Second, though the Court accepted Halliburton’s assertion that some investors do not invest in reliance on the integrity of the market price, the Court reasoned that Basic was premised only on the conclusion that it was “reasonable to presume that most investors...will rely on the security’s market price as an unbiased assessment of the security’s value in light of all public information.”16 The Court explained, “to

indirectly rely on a misstatement in the sense relevant for the Basic presumption, [an investor] need only trade stock based on the belief that the market price will incorporate public information within a reasonable time period.”17

Defendants May Defeat Class Certification by Showing No Price Impact From the Misrepresentation

The Court ultimately agreed with Halliburton’s final argument, holding that defendants may defeat the presumption of reliance at the class certification stage through evidence that the misrepresentation did not affect share price.18 The Court noted that no one disputes that defendants may introduce evidence that a misrepresentation did not affect the stock price (1) at the merits stage to rebut the presumption of reliance and (2) at the class certification stage to counter a plaintiff’s showing of market efficiency.19 The Court also observed that plaintiffs themselves frequently introduce evidence of price impact at the class certification stage, in connection with event studies intended to show market efficiency.20 The Court found no reason to permit plaintiffs to use this kind of evidence while preventing defendants from showing lack of price impact (and the corresponding inapplicability of the presumption of reliance) so as to defeat class certification.21

Concurring Opinions

Justice Ginsberg filed a brief concurring opinion — which Justices Breyer and Sotomayor joined — noting that the ruling “may broaden the scope of discovery available at [class] certification.” She also emphasized that “it is incumbent upon the defendant to show the absence of price impact.” Finally, Justice Ginsberg wrote that these new procedures should impose “no heavy toll on securities-fraud plaintiffs with tenable claims.”22

  Justices Thomas, Scalia and Alito concurred in the judgment but would have overruled Basic, asserting that “[l]ogic, economic realities, and our subsequent jurisprudence have undermined the foundations of the Basic presumption, and stare decisis cannot prop up the facade that remains.”23

Implications of the Decision

The Halliburton decision creates a new key battleground in securities class action litigation. While securities plaintiffs may take solace in the fact that the fraud-on-the-market doctrine endures, the decision provides defendants with a powerful new tool to defeat class certification. This tool will prove a vital line of defense, particularly for companies whose stock is publicly traded on a major exchange and who therefore have difficulty challenging plaintiffs’ allegations of market efficiency.

As a result, investing in a robust price impact analysis will often prove critically important to securities defendants.
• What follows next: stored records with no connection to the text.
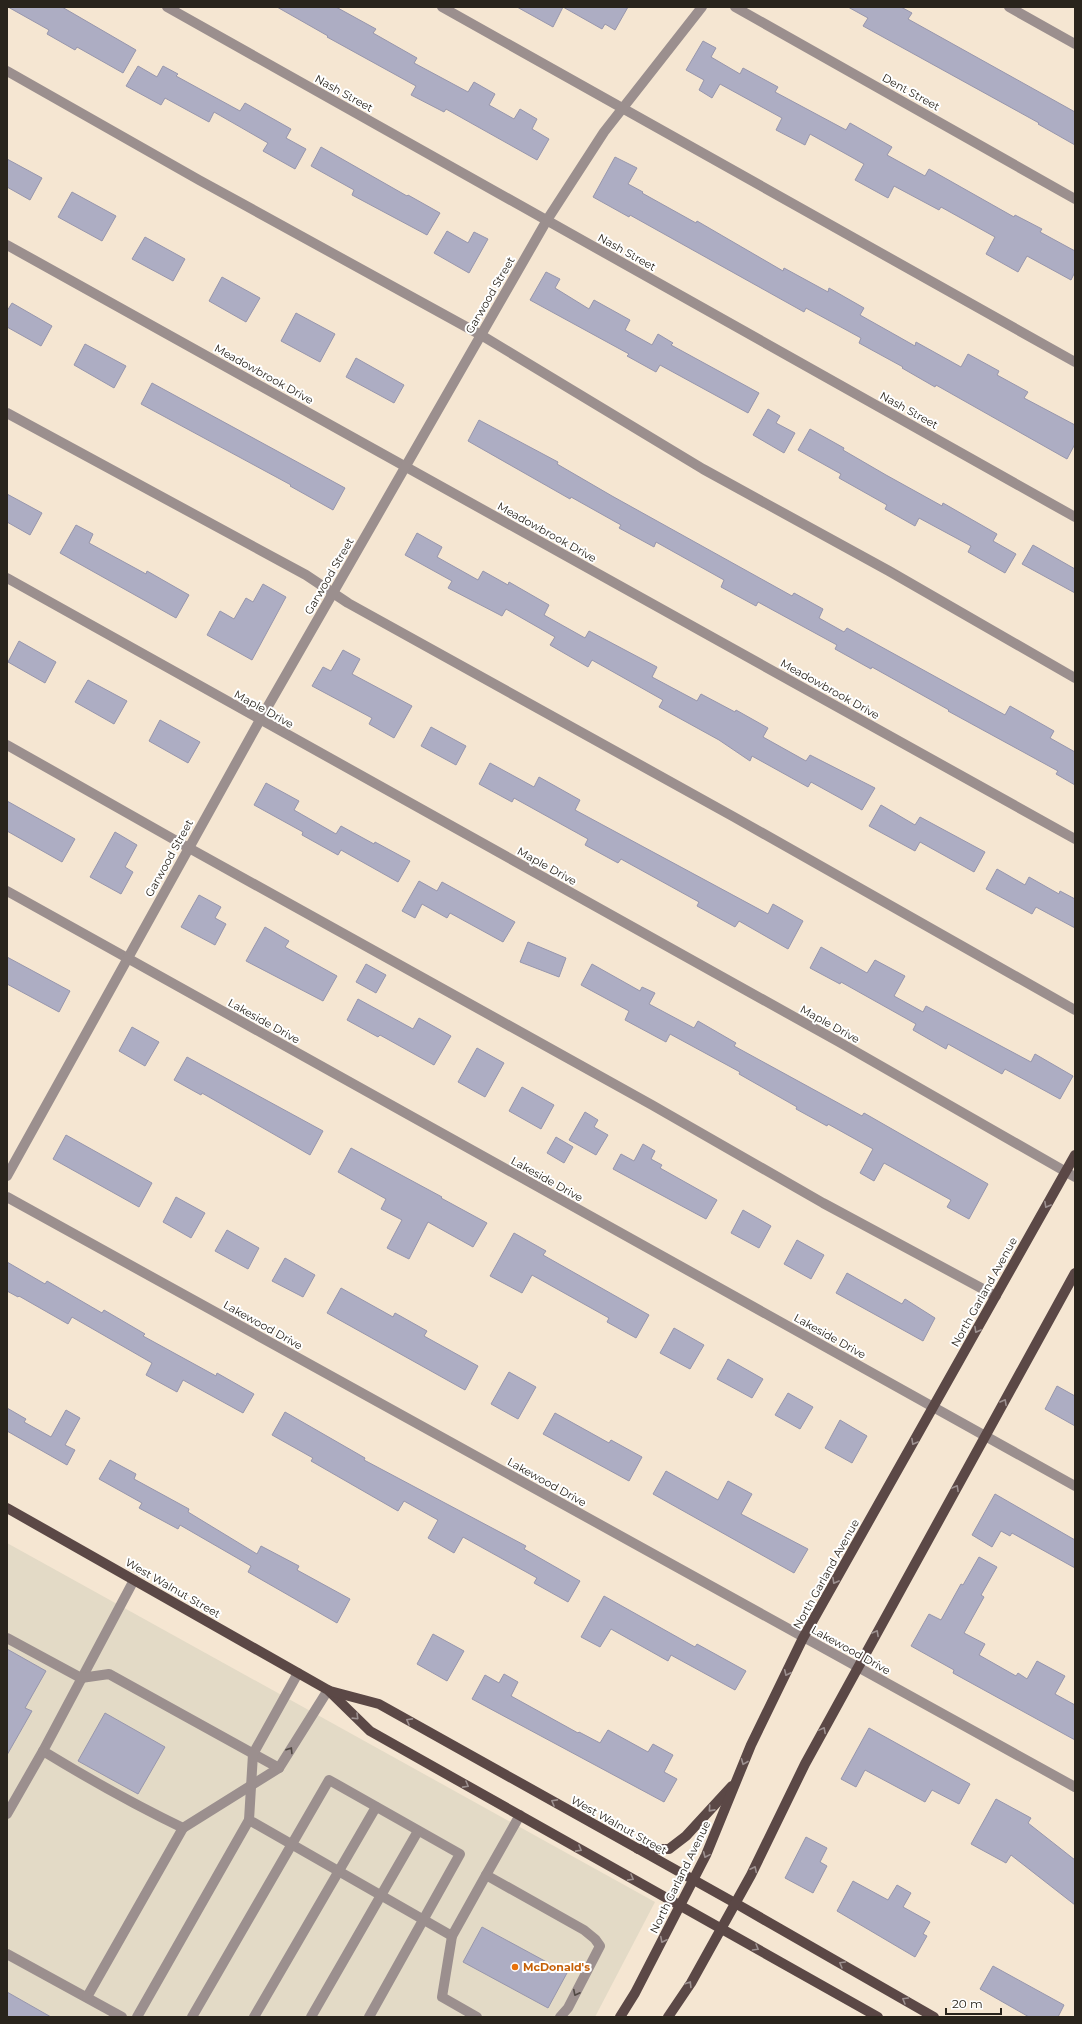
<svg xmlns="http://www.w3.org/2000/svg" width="1082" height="2024" font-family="Montserrat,sans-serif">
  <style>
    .commercial { fill: #e3dac6 }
    .building { fill: #adadc3; stroke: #9796ac }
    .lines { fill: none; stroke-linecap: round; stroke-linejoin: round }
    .minor { stroke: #9b8f8e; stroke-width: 10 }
    .major { stroke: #5b4846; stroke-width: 10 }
    .oneway { stroke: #9d9190 }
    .oneway2 { stroke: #514944 }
    .food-dot { fill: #e8710a; stroke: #fff; stroke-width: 1.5 }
    .labels { text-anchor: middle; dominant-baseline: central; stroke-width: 4; stroke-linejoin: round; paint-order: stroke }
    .street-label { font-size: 11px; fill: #29241c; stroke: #fff }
    .food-label { font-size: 11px; font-weight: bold; fill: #c56008; stroke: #fff; text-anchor: start }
  </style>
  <rect width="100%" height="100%" fill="#f5e6d2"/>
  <path class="commercial" d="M7,1543L655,1902L595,2017H7Z"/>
  <g class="building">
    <path d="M8,7H62L136,50L123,73L77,47L75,50L47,34L49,30Z"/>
    <path d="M277,7H336L376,29L373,33L417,58L414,63L468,92L474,82L495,94L489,105L514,119L520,109L537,119L532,129L549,139L537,160L446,109L444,112L411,95L416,86L327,37L328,36Z"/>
    <path d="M517,7H628L615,30L605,24L602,29L563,7L553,27Z"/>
    <path d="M848,7H901L912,13L908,19L1075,112V145L1038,124L1039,123L863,26L868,18Z"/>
    <path d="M703,41L716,48L711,57L740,74L743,68L778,87L775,92L846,130L850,123L892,147L887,155L925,176L929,169L1014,217L1015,215L1042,229L1040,232L1075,251V272L1071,280L1027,256L1018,272L986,254L995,237L941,207L939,210L894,186L888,198L855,180L864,164L810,134L805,145L776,130L782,118L720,84L712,98L699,90L704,80L686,70Z"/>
    <path d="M138,66L157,77L163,66L178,74L176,76L240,111L245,103L291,129L286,138L306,149L295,169L263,151L268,143L214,112L209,122L165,98L161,105L126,86Z"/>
    <path d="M321,147L407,196L408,195L440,213L427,235L352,195L354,190L311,166Z"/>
    <path d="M615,157L637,168L628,184L643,192L642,193L696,223L697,221L783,271L784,268L828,292L829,288L864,308L860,315L915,346L916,342L961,367L968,354L999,371L997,375L1028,392L1024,398L1075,425V444L1067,459L936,385L935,387L902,368L903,367L859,343L861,338L806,308L804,312L630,215L629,217L593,197Z"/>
    <path d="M7,159L42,178L30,200L7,187Z"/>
    <path d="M72,192L116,216L102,241L58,217Z"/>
    <path d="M447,231L468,243L474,232L488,239L469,273L434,253Z"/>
    <path d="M145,237L185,259L173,281L132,259Z"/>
    <path d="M546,272L560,279L555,288L589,309L594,300L630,320L625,330L652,345L658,334L673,343L671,345L759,393L748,413L660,365L656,372L627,356L629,354L530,300Z"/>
    <path d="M222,277L260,298L246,322L209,301Z"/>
    <path d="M12,303L52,326L41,346L7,327V311Z"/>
    <path d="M296,313L335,334L320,362L281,341Z"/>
    <path d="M85,344L126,366L114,388L74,365Z"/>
    <path d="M356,358L404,385L394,403L346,377Z"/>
    <path d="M152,383L345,488L333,510L290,486L291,485L141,404Z"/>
    <path d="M768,409L780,416L776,423L795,433L784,453L753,435Z"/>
    <path d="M479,420L558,462L557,464L612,496L792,596L794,593L823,609L819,618L844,632L847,628L1005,715L1010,706L1054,731L1050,738L1075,752V785L1056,774L1058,771L948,711L949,710L872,667L871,669L835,649L837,645L758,602L756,606L721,587L724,580L656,542L654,547L619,528L621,525L571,497L570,499L468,441Z"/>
    <path d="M810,429L844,448L843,450L886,475L942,506L943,503L997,534L993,541L1016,554L1005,573L968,552L971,546L919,518L915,526L885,509L887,505L839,478L841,474L798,450Z"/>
    <path d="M7,494L42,513L30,535L7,522Z"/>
    <path d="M76,525L93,534L89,543L146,574L147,571L189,595L176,618L60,553Z"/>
    <path d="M417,533L442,547L437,557L478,580L483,571L508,585L509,582L549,605L544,615L585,638L589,631L657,667L652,677L697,701L701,694L735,712L736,710L768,728L763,737L806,761L810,755L875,788L862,810L811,782L808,787L752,756L750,761L719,740L659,707L663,700L592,660L588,667L550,645L555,637L506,609L502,616L448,588L452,581L405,555Z"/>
    <path d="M1033,545L1075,569V593L1022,564Z"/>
    <path d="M263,584L286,597L252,660L207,635L220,611L234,619L246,598L253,602Z"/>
    <path d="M19,641L56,662L45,683L8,662Z"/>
    <path d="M343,650L360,659L352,674L412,706L394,738L369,724L372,718L312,686L323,667L331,671Z"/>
    <path d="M88,680L127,701L114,724L75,702Z"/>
    <path d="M160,720L200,742L188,763L149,741Z"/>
    <path d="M431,727L466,746L456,765L421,746Z"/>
    <path d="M490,763L534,787L539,777L580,800L575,810L768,914L773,904L803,921L788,949L739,921L735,927L697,906L699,902L621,859L618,863L585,845L588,839L514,798L512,802L479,784Z"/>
    <path d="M266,783L299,801L294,810L336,834L341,826L374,844L375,842L410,861L398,882L341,850L338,855L302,835L303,832L254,805Z"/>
    <path d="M7,801L75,839L62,862L7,831Z"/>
    <path d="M881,805L915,825L920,817L985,852L974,872L920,842L915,851L869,826Z"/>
    <path d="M115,832L137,845L125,867L133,872L121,894L90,877Z"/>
    <path d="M997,869L1025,885L1029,877L1059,894L1060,891L1075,899V928L1036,907L1032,914L986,889Z"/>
    <path d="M419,881L437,891L442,882L515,922L503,942L450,913L447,918L422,904L415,918L402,911Z"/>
    <path d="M199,895L221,907L215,918L226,924L215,945L181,927Z"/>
    <path d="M265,927L289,941L285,947L337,976L323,1001L246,961Z"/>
    <path d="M528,942L566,958L559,977L520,962Z"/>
    <path d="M821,947L867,973L875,960L905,976L894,996L923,1012L926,1006L1031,1062L1035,1054L1073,1076L1060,1099L1005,1069L1002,1074L948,1044L946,1049L913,1030L916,1024L841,982L840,984L810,968Z"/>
    <path d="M7,957L70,991L59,1012L7,984Z"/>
    <path d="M366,964L386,975L376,993L356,982Z"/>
    <path d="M592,964L640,991L642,987L655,993L649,1004L694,1028L698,1021L736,1043L734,1046L862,1116L864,1113L988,1184L969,1219L947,1207L951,1200L884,1163L874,1181L860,1173L873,1149L828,1124L827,1126L796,1109L797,1107L739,1074L740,1072L670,1034L666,1042L625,1020L629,1011L581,985Z"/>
    <path d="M358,999L413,1029L419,1018L451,1036L434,1065L380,1035L378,1037L347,1020Z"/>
    <path d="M132,1027L159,1042L145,1066L119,1051Z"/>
    <path d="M477,1048L504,1063L485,1097L458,1082Z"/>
    <path d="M187,1057L323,1131L310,1155L202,1093L201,1095L174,1080Z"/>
    <path d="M522,1087L554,1105L541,1129L509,1111Z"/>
    <path d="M585,1112L598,1120L594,1127L608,1135L596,1155L569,1140Z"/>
    <path d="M66,1135L152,1183L139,1207L53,1159Z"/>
    <path d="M556,1137L573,1147L564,1163L547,1153Z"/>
    <path d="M643,1144L655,1151L651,1159L662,1165L660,1168L717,1200L706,1219L613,1169L621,1154L634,1161Z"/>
    <path d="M351,1148L442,1197L441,1198L487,1223L473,1247L428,1222L409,1259L387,1248L402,1220L381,1209L386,1199L338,1172Z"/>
    <path d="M176,1197L205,1213L191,1238L163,1222Z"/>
    <path d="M743,1210L771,1226L759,1248L731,1233Z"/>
    <path d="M227,1230L259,1248L248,1269L215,1251Z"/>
    <path d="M514,1233L546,1251L543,1255L649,1315L636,1338L607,1322L609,1318L532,1275L522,1293L490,1276Z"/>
    <path d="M797,1240L824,1255L811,1279L784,1264Z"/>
    <path d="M285,1258L315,1275L303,1297L272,1281Z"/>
    <path d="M7,1262L45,1284L47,1281L102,1313L104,1310L145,1334L143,1336L216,1376L217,1373L254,1394L243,1413L183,1380L177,1392L146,1375L152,1363L72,1317L68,1324L19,1296L18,1297L7,1291Z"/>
    <path d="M847,1273L902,1304L905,1299L935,1318L923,1341L836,1293Z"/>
    <path d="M341,1288L393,1317L395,1313L427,1331L424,1336L478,1366L465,1390L327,1313Z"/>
    <path d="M674,1328L704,1345L690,1369L660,1353Z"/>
    <path d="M728,1359L763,1379L752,1398L717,1379Z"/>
    <path d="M509,1372L536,1387L518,1419L491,1404Z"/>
    <path d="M1057,1386L1075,1396V1426L1045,1409Z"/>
    <path d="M788,1393L813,1407L800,1429L775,1415Z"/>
    <path d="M7,1408L26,1419L24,1422L51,1437L66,1410L80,1418L65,1445L75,1450L67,1465L7,1431Z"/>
    <path d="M285,1412L365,1458L364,1460L526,1546L524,1549L580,1581L568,1602L534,1583L537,1578L463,1537L454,1553L428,1538L438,1520L404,1501L398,1511L311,1461L313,1458L272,1435Z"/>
    <path d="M555,1413L609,1443L611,1440L642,1457L629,1481L543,1434Z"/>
    <path d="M840,1420L867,1436L852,1463L825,1448Z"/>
    <path d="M110,1460L136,1474L134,1479L189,1509L188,1512L257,1554L261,1546L299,1566L297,1570L350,1599L337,1623L248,1572L251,1566L180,1525L178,1529L139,1508L142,1503L99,1479Z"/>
    <path d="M666,1471L718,1500L728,1481L752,1494L741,1514L808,1549L794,1573L653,1494Z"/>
    <path d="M995,1494L1075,1540V1568L1012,1533L1010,1536L1001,1531L992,1547L972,1535Z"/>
    <path d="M979,1557L997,1567L981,1595L984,1597L964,1633L985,1644L979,1655L1016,1676L1018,1673L1027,1679L1037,1661L1065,1676L1055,1694L1075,1705V1740L953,1673L954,1670L911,1646L929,1614L941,1620L961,1584L963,1585Z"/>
    <path d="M604,1596L695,1647L697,1644L746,1671L735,1690L671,1655L668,1661L611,1629L600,1647L581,1637Z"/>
    <path d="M433,1634L464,1651L447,1681L417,1664Z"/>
    <path d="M7,1649L46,1671L25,1708L32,1711L7,1755Z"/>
    <path d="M504,1674L518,1682L511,1696L578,1733L579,1732L600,1743L608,1730L648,1752L653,1744L673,1755L664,1772L677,1779L664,1802L472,1699L485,1675L499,1683Z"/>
    <path d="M105,1713L165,1747L138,1794L78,1761Z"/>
    <path d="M869,1728L970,1784L959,1804L932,1790L925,1802L865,1770L856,1787L841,1779Z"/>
    <path d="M996,1799L1031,1818L1028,1823L1075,1860V1905L1011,1855L1006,1863L971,1844Z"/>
    <path d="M806,1837L827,1848L820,1862L827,1866L813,1893L785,1878Z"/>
    <path d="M853,1881L888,1900L897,1885L911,1893L903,1907L930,1922L923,1934L927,1936L915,1957L837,1911Z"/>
    <path d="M482,1927L567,1973L548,2008L463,1962Z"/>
    <path d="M993,1966L1064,2005L1058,2017H1029L980,1989Z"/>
    <path d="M7,1992L51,2017H7Z"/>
  </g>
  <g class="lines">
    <g class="minor">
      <path d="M167,7L1075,517"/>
      <path d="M442,7L1075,362"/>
      <path d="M735,7L1075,199"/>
      <path d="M1009,7L1075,44"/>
      <path d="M7,71L199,180L481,335L703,469L889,571L1075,678"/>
      <path d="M7,245L1075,839"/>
      <path d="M7,413L306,575L348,603L734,817L1075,1010"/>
      <path d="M7,578L839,1042L1075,1177"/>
      <path d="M7,745L189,848L652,1105L823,1203L996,1296"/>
      <path d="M7,891L1075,1486"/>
      <path d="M7,1176L260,720L547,220L604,132L702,7"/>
      <path d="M7,1197L1075,1787"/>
      <path d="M134,1580L43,1751C89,1779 135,1805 183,1828L279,1768L328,1690"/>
      <path d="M7,1638L81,1678L109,1674L279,1768"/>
      <path d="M298,1673L253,1754L249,1820L452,1936"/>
      <path d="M7,1814L43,1751"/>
      <path d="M520,1815L486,1875L584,1930L595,1939L600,1946L568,2008L560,2017"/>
      <path d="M7,1954L122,2017"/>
      <path d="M87,1997L183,1828"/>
      <path d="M137,2017L249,1820"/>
      <path d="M192,2017L329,1780L460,1854L369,2017"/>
      <path d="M254,2017L376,1807"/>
      <path d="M311,2017L418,1831"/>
      <path d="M477,2017L442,1997L452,1936L486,1875"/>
    </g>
    <g class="major">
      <path d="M7,1508L328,1690L370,1731L878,2017"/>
      <path d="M330,1691L379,1704L735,1903L934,2017"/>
      <path d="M638,1849H669L686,1836L732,1786"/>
      <path d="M620,2017L635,1993L706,1855L751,1745L803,1638L1075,1155"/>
      <path d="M668,2017L691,1983L751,1875L805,1764L1075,1273"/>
    </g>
  </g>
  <defs><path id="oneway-chevron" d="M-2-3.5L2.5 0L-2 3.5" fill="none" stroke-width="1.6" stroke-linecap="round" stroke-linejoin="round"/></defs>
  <g class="oneway">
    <use href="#oneway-chevron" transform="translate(1047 1205) rotate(119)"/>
    <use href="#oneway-chevron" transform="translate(977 1330) rotate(119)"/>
    <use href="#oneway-chevron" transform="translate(1004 1402) rotate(-61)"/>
    <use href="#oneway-chevron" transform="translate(914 1442) rotate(119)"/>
    <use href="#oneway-chevron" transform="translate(956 1488) rotate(-61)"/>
    <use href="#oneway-chevron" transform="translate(835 1581) rotate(119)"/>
    <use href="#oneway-chevron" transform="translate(876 1633) rotate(-61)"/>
    <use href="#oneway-chevron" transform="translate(787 1673) rotate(115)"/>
    <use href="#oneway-chevron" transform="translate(356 1717) rotate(44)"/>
    <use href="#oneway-chevron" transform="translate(409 1721) rotate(-151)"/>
    <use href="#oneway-chevron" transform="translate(823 1730) rotate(-62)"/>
    <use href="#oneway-chevron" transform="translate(744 1762) rotate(112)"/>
    <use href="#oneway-chevron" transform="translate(466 1785) rotate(29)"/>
    <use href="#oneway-chevron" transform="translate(554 1802) rotate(-151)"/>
    <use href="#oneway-chevron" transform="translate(711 1809) rotate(132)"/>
    <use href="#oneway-chevron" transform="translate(579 1849) rotate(29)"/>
    <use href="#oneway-chevron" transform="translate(706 1855) rotate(114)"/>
    <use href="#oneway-chevron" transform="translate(754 1869) rotate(-64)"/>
    <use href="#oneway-chevron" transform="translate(631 1878) rotate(29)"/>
    <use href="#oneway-chevron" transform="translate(663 1940) rotate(117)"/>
    <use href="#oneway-chevron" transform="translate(756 1948) rotate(30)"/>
    <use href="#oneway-chevron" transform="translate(842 1964) rotate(-150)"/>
    <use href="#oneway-chevron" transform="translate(689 1984) rotate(-58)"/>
    <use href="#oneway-chevron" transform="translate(905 2000) rotate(-150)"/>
  </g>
  <g class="oneway2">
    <use href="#oneway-chevron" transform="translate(290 1750) rotate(-58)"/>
    <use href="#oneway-chevron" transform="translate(576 1993) rotate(117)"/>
  </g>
  <circle class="food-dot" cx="515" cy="1967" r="4"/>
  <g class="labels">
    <g class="street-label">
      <text transform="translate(911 92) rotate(29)">Dent Street</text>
      <text transform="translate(344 93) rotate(29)">Nash Street</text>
      <text transform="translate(627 252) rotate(29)">Nash Street</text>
      <text transform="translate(490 295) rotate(-60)">Garwood Street</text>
      <text transform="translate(264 374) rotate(29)">Meadowbrook Drive</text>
      <text transform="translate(909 410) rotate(29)">Nash Street</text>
      <text transform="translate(547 532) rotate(29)">Meadowbrook Drive</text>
      <text transform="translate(329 576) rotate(-60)">Garwood Street</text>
      <text transform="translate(830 689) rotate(29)">Meadowbrook Drive</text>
      <text transform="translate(264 709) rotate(29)">Maple Drive</text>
      <text transform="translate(169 858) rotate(-61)">Garwood Street</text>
      <text transform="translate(547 866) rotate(29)">Maple Drive</text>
      <text transform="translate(264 1021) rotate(29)">Lakeside Drive</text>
      <text transform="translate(830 1024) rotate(29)">Maple Drive</text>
      <text transform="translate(547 1179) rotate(29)">Lakeside Drive</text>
      <text transform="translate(984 1292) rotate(-61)">North Garland Avenue</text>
      <text transform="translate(263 1325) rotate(29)">Lakewood Drive</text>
      <text transform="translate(830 1336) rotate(29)">Lakeside Drive</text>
      <text transform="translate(547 1482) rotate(29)">Lakewood Drive</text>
      <text transform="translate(826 1574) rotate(-61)">North Garland Avenue</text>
      <text transform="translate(173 1588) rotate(30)">West Walnut Street</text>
      <text transform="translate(851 1650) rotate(29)">Lakewood Drive</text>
      <text transform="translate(619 1825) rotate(29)">West Walnut Street</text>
      <text transform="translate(680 1877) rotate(-64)">North Garland Avenue</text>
    </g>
    <g class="food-label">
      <text x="523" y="1967">McDonald's</text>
    </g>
  </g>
  <rect width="1082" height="2024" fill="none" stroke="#29241c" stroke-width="16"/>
  <path d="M946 2008v6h55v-6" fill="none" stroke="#29241c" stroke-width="2"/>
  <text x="952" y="2008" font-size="12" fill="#29241c" stroke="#ffffff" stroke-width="3" paint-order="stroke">20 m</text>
</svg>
We anticipate that defense counsel will retain expert economists at an early stage in the litigation to prepare price impact analyses, which will provide defendants with key information to assess their best strategy to defend the case. Where defendants elect to challenge the presumption of reliance with price impact evidence at the class certification stage, there likely will be a complex and costly battle of the experts. This battle will also entail a new phase of fact and expert discovery relating to class certification motions. The district courts will have to resolve conflicting event studies and expert opinions, with plaintiffs and defendants arguing over the proper burden defendants should bear to rebut the presumption of reliance. Plaintiffs will surely advocate that they are entitled to the benefit of the doubt at the class certification stage, such that all conflicting evidence should be resolved in their favor. Defendants, on the other hand, will argue that once they have offered evidence that the alleged misrepresentations did not affect the market price, the burden should shift back to plaintiffs to show reliance in fact. Ultimately, the force of this new line of defense will hinge upon how the lower courts resolve these questions.